Koordinasyon Çerçevesi’nin ana bileşenlerinden biri olan el-İbadi'nin koalisyonu, Sadr'ın benzer bir açıklama yapmasından bir gün sonra seçimleri boykot ettiğini duyurdu.

 Eski Irak Başbakanı Haydar el-İbadi (X)Eski Irak Başbakanı Haydar el-İbadi (X)

Koordinasyon Çerçevesi'nin pozisyonu

Koordinasyon Çerçevesi, Sadr ve el-İbadi'nin kararları ve bunların bir sonraki parlamentoda Şii temsiliyeti üzerindeki etkileri konusunda hemen bir görüş bildirmedi. Bilgi sahibi kaynaklar, “Sadr ve el-İbadi'nin kararlarını ele alma konusunda Şii meclisi içinde anlaşmazlıklar var” dedi.

Şarku’l Avsat'a konuşan kaynaklar şu ifadeleri kullandı: “Bedir Örgütü lideri Hadi el-Amiri ve Hikmet Hareketi lideri Ammar el-Hekim'in başını çektiği bazı Şii liderlerin durumu kontrol altına alma çabaları var. Yaşananlara uyum sağlamak için uzlaşmacı bir çözüm arayışının yanı sıra Sadr'a seçimlere katılması ve boykotu tersine çevirmesi için davette bulunma ve Bağımsız Yüksek Seçim Komisyonu'nu birkaç günlüğüne adaylık kapısını yeniden açmaya davet etme olasılığı da var… Koordinasyon Çerçevesi içinde farklı görüşler var, ancak Kanun Devleti Koalisyonu lideri Nuri el-Maliki'nin tutumunun Sadr'ı boykotu kırmaya ve seçimlere katılacağını açıklamaya davet etme eğiliminde olduğu dikkat çekiyor.”

Sadr, Kasım ayında yapılması planlanan parlamento seçimlerini boykot etme kararından dönmek için zorlu koşullar öne sürdü.

Sadr X platformundaki hesabı üzerinden yaptığı paylaşımda, “Yolsuzluk var olduğu sürece hiçbir seçime katılmayacağım. Doğruluk ancak kontrolsüz silahların teslim edilmesi, milislerin dağıtılması ve ordunun güçlendirilmesiyle tesis edilecektir” ifadelerini kullandı.

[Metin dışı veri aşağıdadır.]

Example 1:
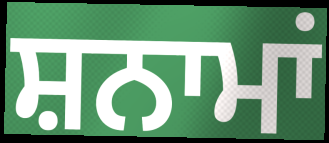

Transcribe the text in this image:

ਸ਼ਨਾਮਾਂ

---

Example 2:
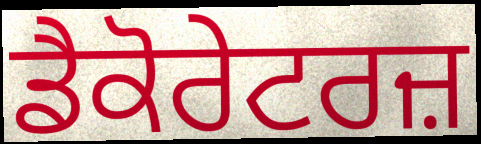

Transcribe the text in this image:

ਡੈਕੋਰੇਟਰਜ਼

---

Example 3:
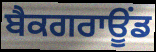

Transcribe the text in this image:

ਬੈਕਗਰਾਊਂਡ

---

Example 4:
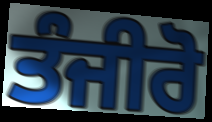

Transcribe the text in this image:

ਤੰਜੀਰੋ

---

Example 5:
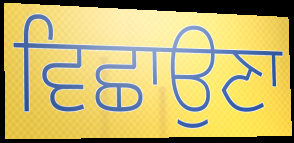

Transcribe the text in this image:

ਵਿਛਾਉਣਾ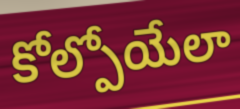
కోల్పోయేలా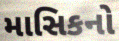
માસિકનો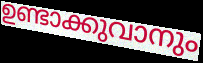
ഉണ്ടാക്കുവാനുംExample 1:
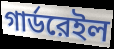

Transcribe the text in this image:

গার্ডরেইল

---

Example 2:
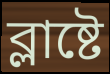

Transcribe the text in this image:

ব্লাষ্টে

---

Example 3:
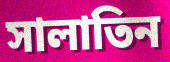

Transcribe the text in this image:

সালাতিন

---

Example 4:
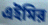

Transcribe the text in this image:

এইমির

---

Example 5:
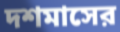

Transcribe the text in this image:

দশমাসের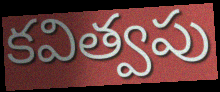
కవిత్వపుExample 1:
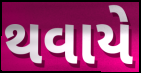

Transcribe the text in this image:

થવાયે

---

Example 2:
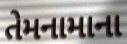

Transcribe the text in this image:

તેમનામાના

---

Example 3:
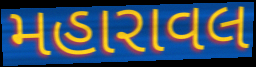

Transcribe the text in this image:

મહારાવલ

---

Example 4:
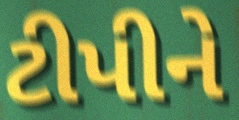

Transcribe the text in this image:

ટીપીને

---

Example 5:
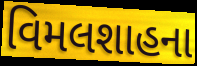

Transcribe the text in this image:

વિમલશાહના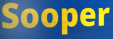
Sooper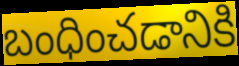
బంధించడానికి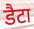
डैटा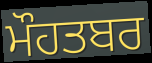
ਮੌਹਤਬਰ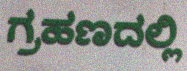
ಗ್ರಹಣದಲ್ಲಿ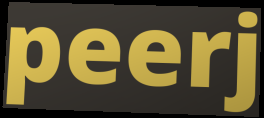
peerj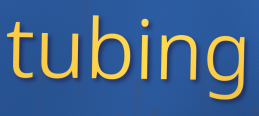
tubing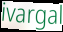
ivargal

Yerel platformlarda, Sadr Hareketi liderleri ile aralarında Başbakan Muhammed Şiya es-Sudani'nin de bulunduğu Şii liderler arasında seçimlere katılma amacıyla temaslar kurulduğuna dair sızıntılar dolaşıyor.

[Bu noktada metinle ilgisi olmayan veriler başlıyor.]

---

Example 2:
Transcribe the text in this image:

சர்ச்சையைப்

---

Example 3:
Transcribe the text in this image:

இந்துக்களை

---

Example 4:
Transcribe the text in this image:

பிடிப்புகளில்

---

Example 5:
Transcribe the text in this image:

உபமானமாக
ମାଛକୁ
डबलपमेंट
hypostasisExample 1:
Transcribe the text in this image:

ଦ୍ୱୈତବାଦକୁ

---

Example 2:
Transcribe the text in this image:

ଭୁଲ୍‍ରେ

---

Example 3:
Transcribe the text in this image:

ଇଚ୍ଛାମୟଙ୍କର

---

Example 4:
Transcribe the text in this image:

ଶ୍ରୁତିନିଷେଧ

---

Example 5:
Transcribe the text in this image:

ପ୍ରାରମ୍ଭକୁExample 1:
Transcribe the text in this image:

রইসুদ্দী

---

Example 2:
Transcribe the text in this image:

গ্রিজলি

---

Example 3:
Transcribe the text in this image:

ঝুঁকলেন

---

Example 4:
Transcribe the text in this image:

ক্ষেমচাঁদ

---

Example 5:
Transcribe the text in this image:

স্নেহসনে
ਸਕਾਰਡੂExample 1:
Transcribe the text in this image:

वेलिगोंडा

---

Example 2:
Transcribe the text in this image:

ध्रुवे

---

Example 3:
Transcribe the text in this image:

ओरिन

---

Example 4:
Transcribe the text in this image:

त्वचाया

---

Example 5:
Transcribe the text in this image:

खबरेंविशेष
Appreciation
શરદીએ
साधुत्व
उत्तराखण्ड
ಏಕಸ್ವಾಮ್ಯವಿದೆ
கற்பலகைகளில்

Şarku’l Avsat'a konuşan siyasi bir kaynak, ‘Sadr Hareketi ile geri dönme olasılıkları konusunda şu ana kadar görüşmelerin durmadığını’ söyledi.

Sadr Hareketi lideri Mukteda es-Sadr (Sadr Hareketi medyası)Sadr Hareketi lideri Mukteda es-Sadr (Sadr Hareketi medyası)

Seçimlerin meşruiyeti

Son dönemde izlenen çeşitli göstergelere göre seçimlerin meşruiyetine ilişkin endişeler bulunuyor. Boykotun kırılgan bir bölgesel ve uluslararası ortamda diğer kesimler tarafından da tekrarlanması, özellikle silah taşıyan ya da geçmişte silah taşımış olanlar başta olmak üzere pek çok Şii gücün, İran'ın hedef alınmasının ardından ABD ve İsrail tarafından hedef alınabilecekleri korkusunu taşımaya devam ettikleri bir dönemde, siyasi sistemin meşruiyetini etkileyebilir.

Aynı bağlamda araştırmacı Seyf es-Saadi Şarku’l Avsat'a verdiği demeçte şu ifadeleri kullandı: “Irak'taki siyasi sınıf, boykot eden çoğunluğun seçimlere katılma güvenini yeniden tesis edecek olgun bir seçim sistemi sunamadı. Bunun nedeni, seçim yasasının her seçim döneminde, oy veren halkın gerekçeleri dikkate alınmaksızın, büyük geleneksel partilerin ölçülerine uyacak şekilde değiştirilmesidir… Sadr Hareketi lideri Mukteda es-Sadr ve iki eski başbakan Haydar el-İbadi ve Mustafa el-Kazımi'nin boykotu, seçimlere giden sürecin ciddiyetinin bir göstergesidir.”

Ancak es-Saadi, ‘seçim bölgesi sistemi, Sainte Lague sistemi ve benimsenen yüzde ile her seçimde sorunlara neden olan sonuç hızlandırma cihazlarına ilişkin doğru istatistiklere dayanan olgun bir yasanın çıkarılması yoluyla Irak'taki seçim sisteminde reform yapılabileceğini’ düşünüyor.